Kupların dibine 1 adet pötibör bisküvi yerleştirip tatlının bir kısmını döküyoruz. Kalan tatlıya azıcık kakao ekleyip karıştırıp kuplarımıza ilave ediyoruz. Üstünü süsleyip buzdolabında dinlendiriyoruz.

Portakal ağacında orijinal tarifinde irmik miktarı biraz daha az. İrmik miktarını artırdım ve kıvam mükemmel oldu.

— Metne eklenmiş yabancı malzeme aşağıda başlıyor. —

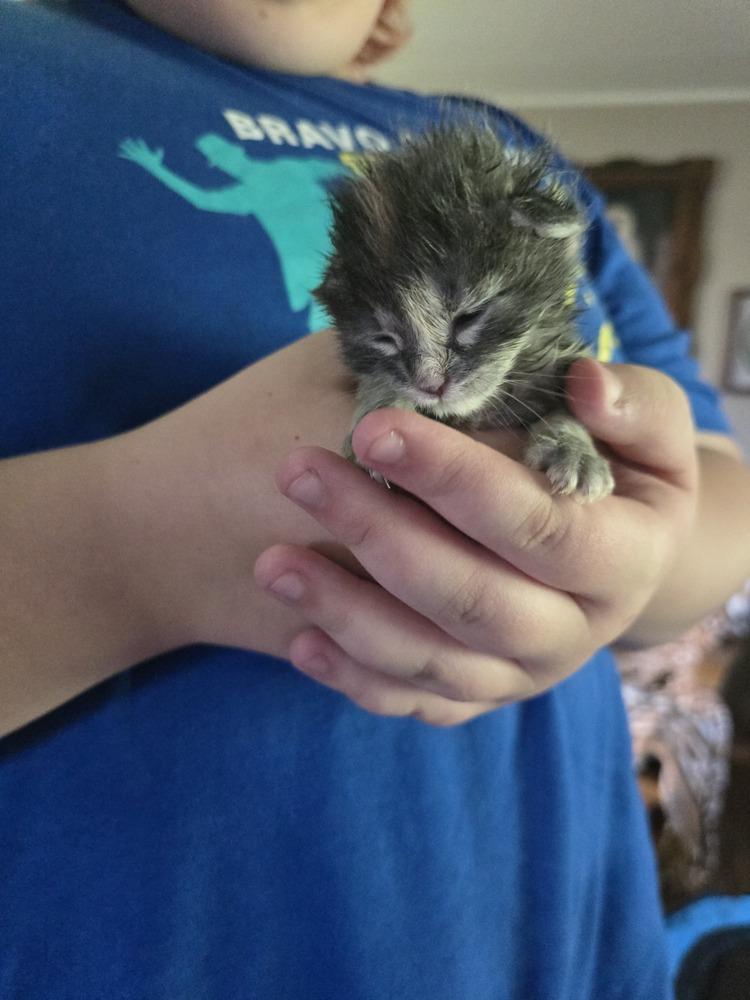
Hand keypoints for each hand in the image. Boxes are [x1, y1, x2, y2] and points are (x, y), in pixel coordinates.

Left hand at [255, 360, 698, 726]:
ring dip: (348, 612)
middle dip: (380, 535)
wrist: (608, 546)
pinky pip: (414, 701)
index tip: (376, 430)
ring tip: (273, 561)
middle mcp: (579, 631)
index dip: (458, 479)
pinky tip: (298, 642)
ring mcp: (523, 673)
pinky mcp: (477, 695)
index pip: (540, 524)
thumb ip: (624, 403)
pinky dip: (355, 677)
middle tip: (298, 474)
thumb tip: (584, 383)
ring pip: (434, 660)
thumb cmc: (612, 464)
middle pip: (476, 599)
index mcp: (627, 558)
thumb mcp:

Bildiğimiz irmik tatlısından daha yumuşak, yenmesi daha kolay oluyor böylece.

Eşim çok beğendi.

Afiyet olsun...

7 Ocak 2014 Salı

MARDİN'DE SON GÜNLER

Uzun zamandır yoktum buralarda. Maalesef 2 aydır çok ciddi hastayım. Bir türlü geçmek bilmeyen öksürük krizleri, burun akıntısı, halsizlik, ses kısıklığı, boğaz ağrısı. Yataklara düştüm. Resmen 2 aydır yaşamıyorum. ömrümde gitmediğim kadar doktora gittim ve ömrümde içmediğim kadar ilaç içtim. Hatta artık iyileşemeyeceğim gibi hezeyanlar türedi bende. Okula gidemedim, ha bire rapor aldım. Okula gidebildiğim zamanlarda ise maalesef ders anlatamadım. Bu zaman zarfında her gün Allah'a şükrettim; eğer özelde olsaydım çoktan beni kapı dışarı etmişlerdi. Çok şükür ki artık iyiyim. Öksürük krizine girmeden 2 kelam edebiliyorum.

Bugün çok güzel bir gündü. Hava sıcacık ama bunaltmayan bir havaydı. Güneş çok parlaktı ama yakmayan bir güneşti. Okuldan gelince yukarı Mardin'e çıktım. Ne zamandır gitmemiştim. Aklımda kalan bir kaç şeyi aldım bugün. Bundan böyle de artık takı almayacağım. Çünkü annemin dediğine göre artık benim takı almam günah olurmuş. (Çok fazla aldığım için)

Bugün öncelikle kayınvalidem için Mardinden bir hatıra aldım. Umarım beğenir.

Telkari broş 25 TL

                         Ardından görümcelerim ve eltilerim için kahve takımları aldım.